Technology, in fact, has redefined the very nature of globalization, as smartphones quite literally put the world into our hands. Such witnessing is not, however, a neutral and objective process. What we “witness” is highly policed through aesthetic regimes of mediated suffering, which not only present in a deeply politicized way that some lives are more important than others, but commonly reduce complex historical questions to crass reductionist interpretations. How else can we account for the continued attention given to Samuel Huntington’s dreadful Clash of Civilizations, which remains one of the most racist and oversimplified texts written in living memory?
Part of our task today is to remain alert to the overt politicization of tragic events in ways that are repackaged back to us, so that what initially appeared intolerable becomes the moral vehicle upon which further violence is sanctioned and authorized. We should hold onto the sentiment that what happened on the streets of Paris, how their families felt, was intolerable – just as we should recognize that an innocent taxi driver brutally violated in Abu Ghraib or a child facing the bitter winter in a Syrian refugee camp is also intolerable.
Integral to these concerns is the need to expose the sheer poverty of contemporary political imaginations when dealing with the problem of violence. Nowhere was this more shamefully apparent than the political hijacking of the Unity march in Paris by a political class whose participation was nothing more than a staged-managed photo opportunity.
Appearance alone, it seems, is sufficient. How far removed are these self-serving mediocrats from the likes of Martin Luther King Jr., who understood that to stand up for your beliefs required showing true solidarity with those on whose behalf you speak, not parading within the comforts and securities of a militarized enclave? We can still hear them echo now: “Where is the unity, we must lead it, all our futures depend upon it”!
Such politicization of the subsequent solidarity march runs the risk of turning any appreciation of the intolerability of the situation into something that works against its nonviolent sentiments.

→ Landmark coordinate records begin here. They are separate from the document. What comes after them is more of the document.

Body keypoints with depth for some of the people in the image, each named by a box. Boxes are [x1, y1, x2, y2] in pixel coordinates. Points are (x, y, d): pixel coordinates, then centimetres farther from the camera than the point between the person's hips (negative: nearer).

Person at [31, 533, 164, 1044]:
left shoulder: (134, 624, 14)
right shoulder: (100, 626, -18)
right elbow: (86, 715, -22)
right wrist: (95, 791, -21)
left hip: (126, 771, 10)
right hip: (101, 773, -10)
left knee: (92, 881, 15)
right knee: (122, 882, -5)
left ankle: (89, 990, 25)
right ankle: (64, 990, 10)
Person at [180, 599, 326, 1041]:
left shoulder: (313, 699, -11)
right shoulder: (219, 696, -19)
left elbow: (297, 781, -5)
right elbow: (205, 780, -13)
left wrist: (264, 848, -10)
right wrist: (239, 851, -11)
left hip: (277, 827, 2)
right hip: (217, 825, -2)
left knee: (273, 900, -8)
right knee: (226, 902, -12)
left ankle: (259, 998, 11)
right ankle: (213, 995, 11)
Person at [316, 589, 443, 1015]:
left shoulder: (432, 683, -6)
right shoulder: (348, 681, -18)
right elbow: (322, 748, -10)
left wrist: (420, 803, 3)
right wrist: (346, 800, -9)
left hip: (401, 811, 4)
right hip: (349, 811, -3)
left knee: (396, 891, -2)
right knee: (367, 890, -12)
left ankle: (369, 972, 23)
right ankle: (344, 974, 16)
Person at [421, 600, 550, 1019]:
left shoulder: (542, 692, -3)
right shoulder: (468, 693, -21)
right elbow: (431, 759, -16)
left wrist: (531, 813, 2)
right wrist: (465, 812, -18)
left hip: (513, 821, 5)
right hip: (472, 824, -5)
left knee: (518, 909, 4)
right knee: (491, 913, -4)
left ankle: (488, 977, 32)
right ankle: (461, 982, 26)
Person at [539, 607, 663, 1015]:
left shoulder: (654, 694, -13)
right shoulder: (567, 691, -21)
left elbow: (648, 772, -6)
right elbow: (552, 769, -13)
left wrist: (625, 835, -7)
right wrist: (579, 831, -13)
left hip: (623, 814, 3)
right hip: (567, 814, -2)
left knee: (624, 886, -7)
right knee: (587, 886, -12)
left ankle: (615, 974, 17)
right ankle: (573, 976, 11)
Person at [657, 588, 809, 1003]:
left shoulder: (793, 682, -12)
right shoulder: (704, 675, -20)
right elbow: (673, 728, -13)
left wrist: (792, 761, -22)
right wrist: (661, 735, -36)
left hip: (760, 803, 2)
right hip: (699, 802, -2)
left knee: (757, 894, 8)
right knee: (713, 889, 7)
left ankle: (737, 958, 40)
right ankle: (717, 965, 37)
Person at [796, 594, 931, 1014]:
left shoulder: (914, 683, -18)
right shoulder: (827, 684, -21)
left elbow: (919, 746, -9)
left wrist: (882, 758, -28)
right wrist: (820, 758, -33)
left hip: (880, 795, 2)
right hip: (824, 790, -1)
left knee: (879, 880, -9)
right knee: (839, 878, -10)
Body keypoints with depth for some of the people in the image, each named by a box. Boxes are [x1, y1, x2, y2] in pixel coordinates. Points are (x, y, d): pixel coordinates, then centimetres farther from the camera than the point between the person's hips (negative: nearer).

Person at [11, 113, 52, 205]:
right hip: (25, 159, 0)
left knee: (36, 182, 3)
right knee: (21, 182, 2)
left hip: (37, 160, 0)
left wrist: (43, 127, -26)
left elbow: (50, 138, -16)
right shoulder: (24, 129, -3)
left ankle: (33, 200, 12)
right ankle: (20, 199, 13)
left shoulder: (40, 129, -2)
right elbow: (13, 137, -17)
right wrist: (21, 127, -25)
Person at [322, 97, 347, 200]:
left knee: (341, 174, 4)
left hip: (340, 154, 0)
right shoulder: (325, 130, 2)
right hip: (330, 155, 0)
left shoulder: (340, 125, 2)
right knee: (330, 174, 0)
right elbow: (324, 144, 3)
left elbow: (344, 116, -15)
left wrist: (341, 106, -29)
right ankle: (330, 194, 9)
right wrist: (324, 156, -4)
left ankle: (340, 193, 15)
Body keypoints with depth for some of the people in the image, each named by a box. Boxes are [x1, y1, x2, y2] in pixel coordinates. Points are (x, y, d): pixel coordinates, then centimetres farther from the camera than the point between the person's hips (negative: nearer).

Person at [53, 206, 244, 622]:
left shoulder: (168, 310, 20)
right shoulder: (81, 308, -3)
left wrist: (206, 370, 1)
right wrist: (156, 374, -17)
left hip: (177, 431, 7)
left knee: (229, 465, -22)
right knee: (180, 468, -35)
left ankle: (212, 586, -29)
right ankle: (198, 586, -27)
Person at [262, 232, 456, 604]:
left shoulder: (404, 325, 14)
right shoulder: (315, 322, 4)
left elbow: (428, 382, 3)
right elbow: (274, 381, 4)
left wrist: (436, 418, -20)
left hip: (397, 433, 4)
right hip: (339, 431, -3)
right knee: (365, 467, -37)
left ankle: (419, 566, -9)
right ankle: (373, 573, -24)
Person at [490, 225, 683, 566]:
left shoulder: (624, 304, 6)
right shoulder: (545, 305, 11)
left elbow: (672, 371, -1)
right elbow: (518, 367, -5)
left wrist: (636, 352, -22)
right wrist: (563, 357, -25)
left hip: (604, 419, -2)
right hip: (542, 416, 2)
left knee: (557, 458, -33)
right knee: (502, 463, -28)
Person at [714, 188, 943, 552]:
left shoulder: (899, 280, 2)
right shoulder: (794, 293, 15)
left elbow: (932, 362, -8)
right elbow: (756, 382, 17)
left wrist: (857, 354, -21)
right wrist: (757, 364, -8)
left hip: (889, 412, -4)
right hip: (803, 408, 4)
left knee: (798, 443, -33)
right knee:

Indeed, there seem to be disturbing parallels here with the ways in which the “I am Charlie” outrage is being appropriated to the ways that the widespread racial persecution protests in the United States were quickly countered by the narrative of the police as the victims in the aftermath of the shootings of officers Wenjian Liu and Rafael Ramos in New York in December 2014.

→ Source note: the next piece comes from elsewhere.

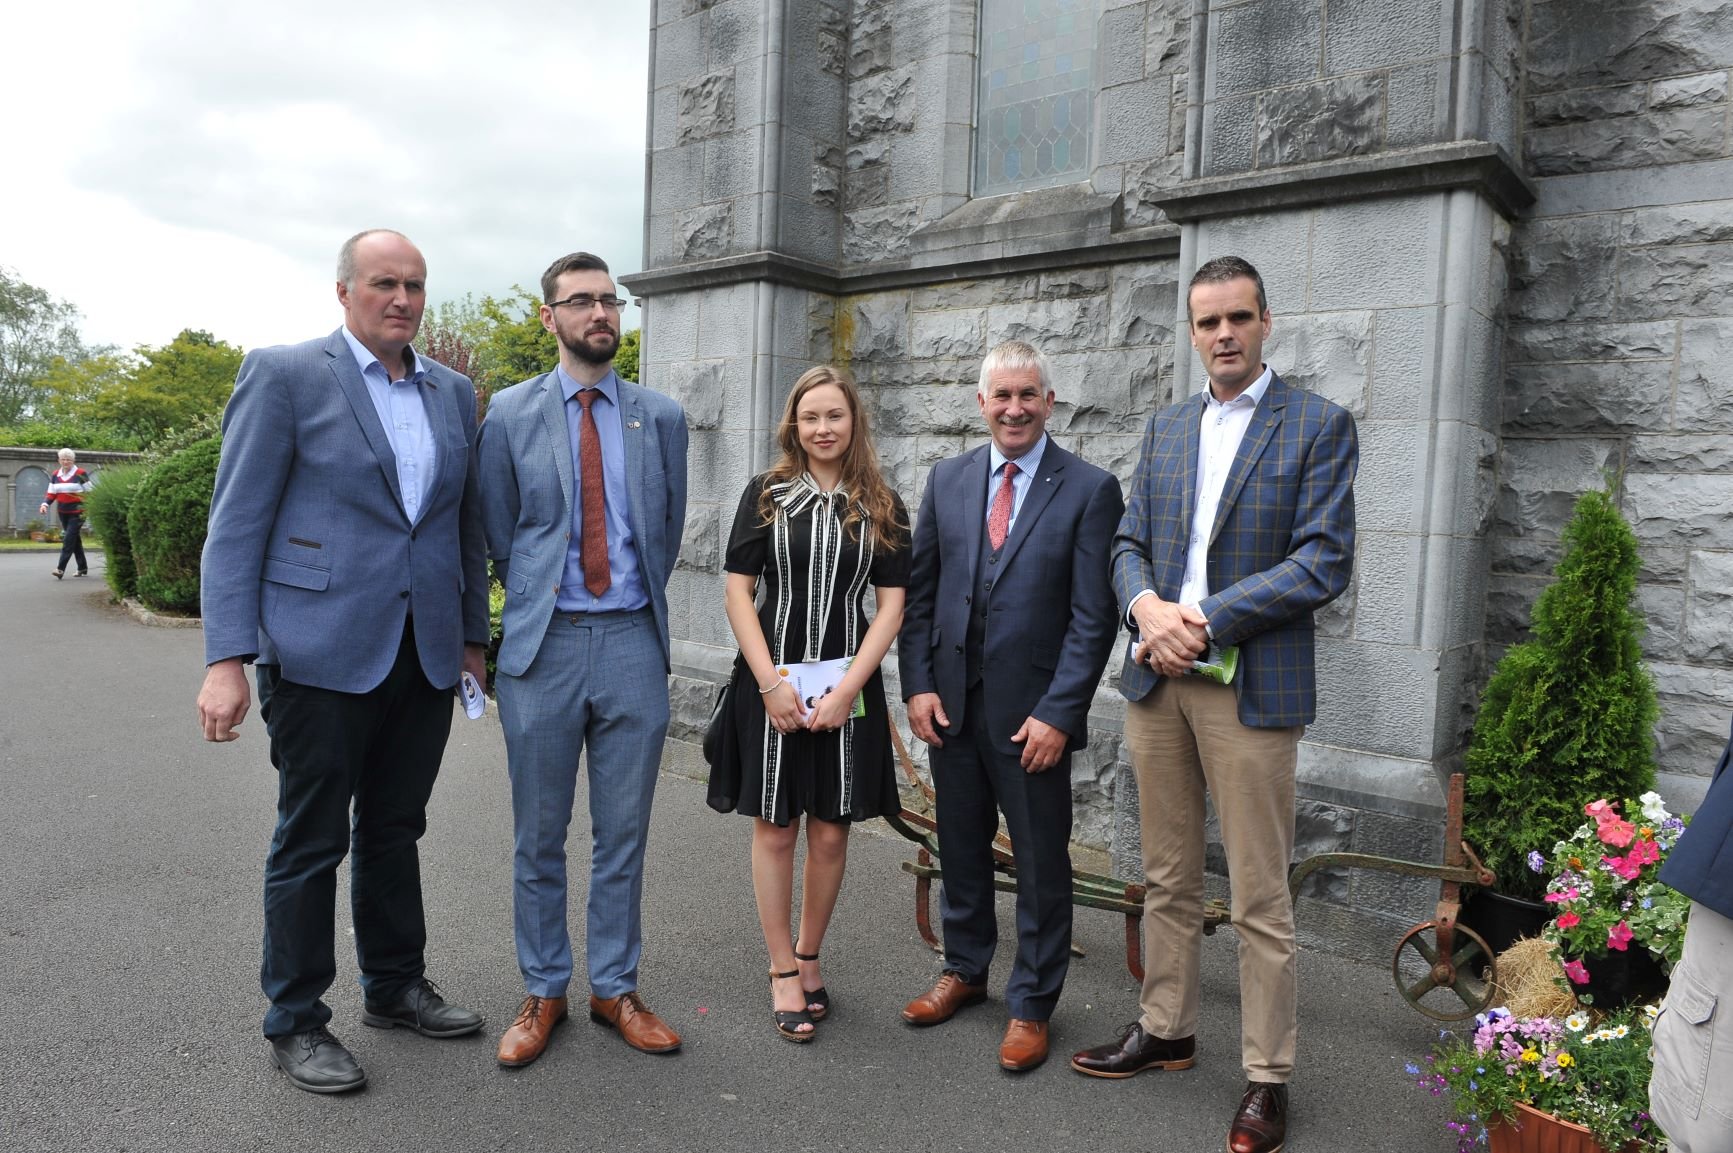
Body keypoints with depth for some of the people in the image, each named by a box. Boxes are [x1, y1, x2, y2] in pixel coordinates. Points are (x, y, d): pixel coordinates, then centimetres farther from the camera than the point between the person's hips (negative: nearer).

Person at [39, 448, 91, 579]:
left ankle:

On both occasions, there is a conscious public relations effort to present definitive “truths about the event,” so that any demands for systematic and historically sensitive analysis become displaced by the singularity of events, which absolves the system of any guilt and confirms our societies are under siege from peoples of either a distinct cultural background or racial profile.
And yet we must not lose sight of the fact that those who continue to take to the streets and call for nonviolence, the respect for human dignity and togetherness should be applauded. It is too easy in this contemporary moment to buy into the dystopian realism peddled by the governments in liberal societies and the violence of fanatics across the world.
People continue to show they will resist and stand up against what they find to be patently intolerable. They also refuse to be cast as some docile mass, for whom the burdens of history and the complexities of the contemporary condition (as notably presented on corporate news platforms and their multiplicity of daily endangerments) render them incapable of action.
Indeed, inspired by the earlier work of Alfredo Jarr, the symbolic presence of the art of J-R from Eric Gardner’s eyes in New York City to Stéphane Charbonnier in Paris, offers a counter-spectacle that affirms the ambitions to look beyond any sense of passive spectatorship, reminding those who would abuse and render human life disposable that the eyes of the world are watching. And so we must continue to bear witness to violence, while condemning the shameful politicization of tragedy in all its forms.